> _What you are asked to do_: All records, minus the pictures: write them out exactly.

> _Source records_:

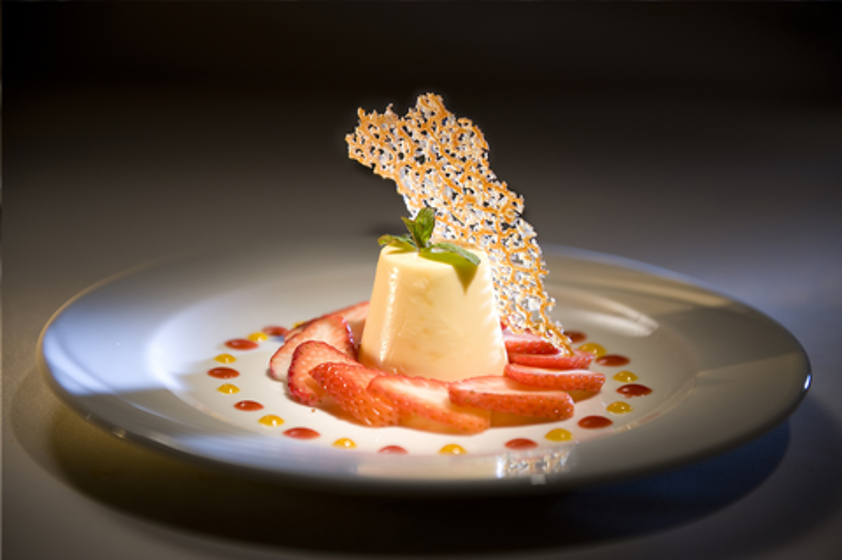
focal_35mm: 70
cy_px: 280
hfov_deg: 28.9
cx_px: 421
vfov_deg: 19.4
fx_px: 1636
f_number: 5.6
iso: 200
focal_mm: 70
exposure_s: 1/100
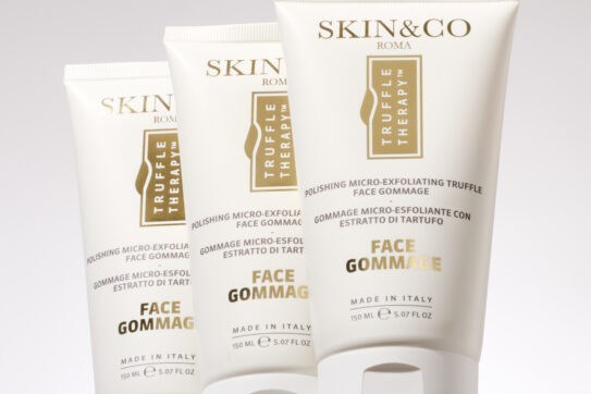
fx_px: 3250
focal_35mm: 198
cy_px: 161
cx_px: 374
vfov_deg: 6.9
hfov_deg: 10.4
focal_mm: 105
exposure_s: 1/160
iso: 64
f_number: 29
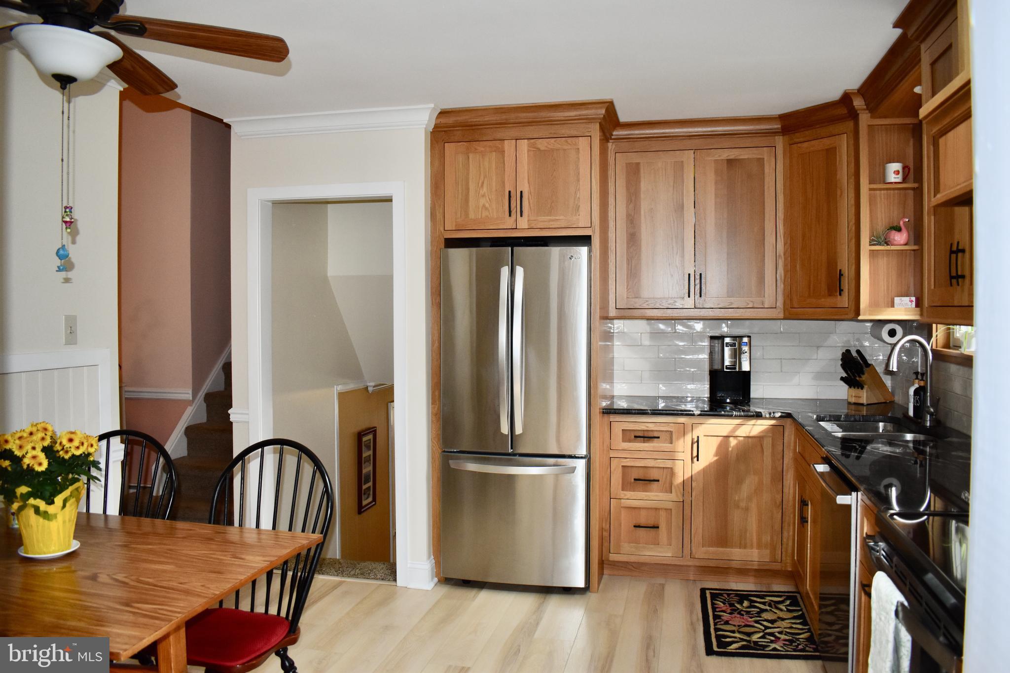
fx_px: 757
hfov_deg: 67.4
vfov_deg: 47.9
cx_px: 505
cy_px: 336
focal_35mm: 27
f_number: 3.5
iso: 900
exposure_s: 1/125
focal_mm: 18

> _Output of the exercise_:
focal_35mm: 70
cy_px: 280
hfov_deg: 28.9
cx_px: 421
vfov_deg: 19.4
fx_px: 1636
f_number: 5.6
iso: 200
focal_mm: 70
exposure_s: 1/100
fx_px: 3250
focal_35mm: 198
cy_px: 161
cx_px: 374
vfov_deg: 6.9
hfov_deg: 10.4
focal_mm: 105
exposure_s: 1/160
iso: 64
f_number: 29
fx_px: 757
hfov_deg: 67.4
vfov_deg: 47.9
cx_px: 505
cy_px: 336
focal_35mm: 27
f_number: 3.5
iso: 900
exposure_s: 1/125
focal_mm: 18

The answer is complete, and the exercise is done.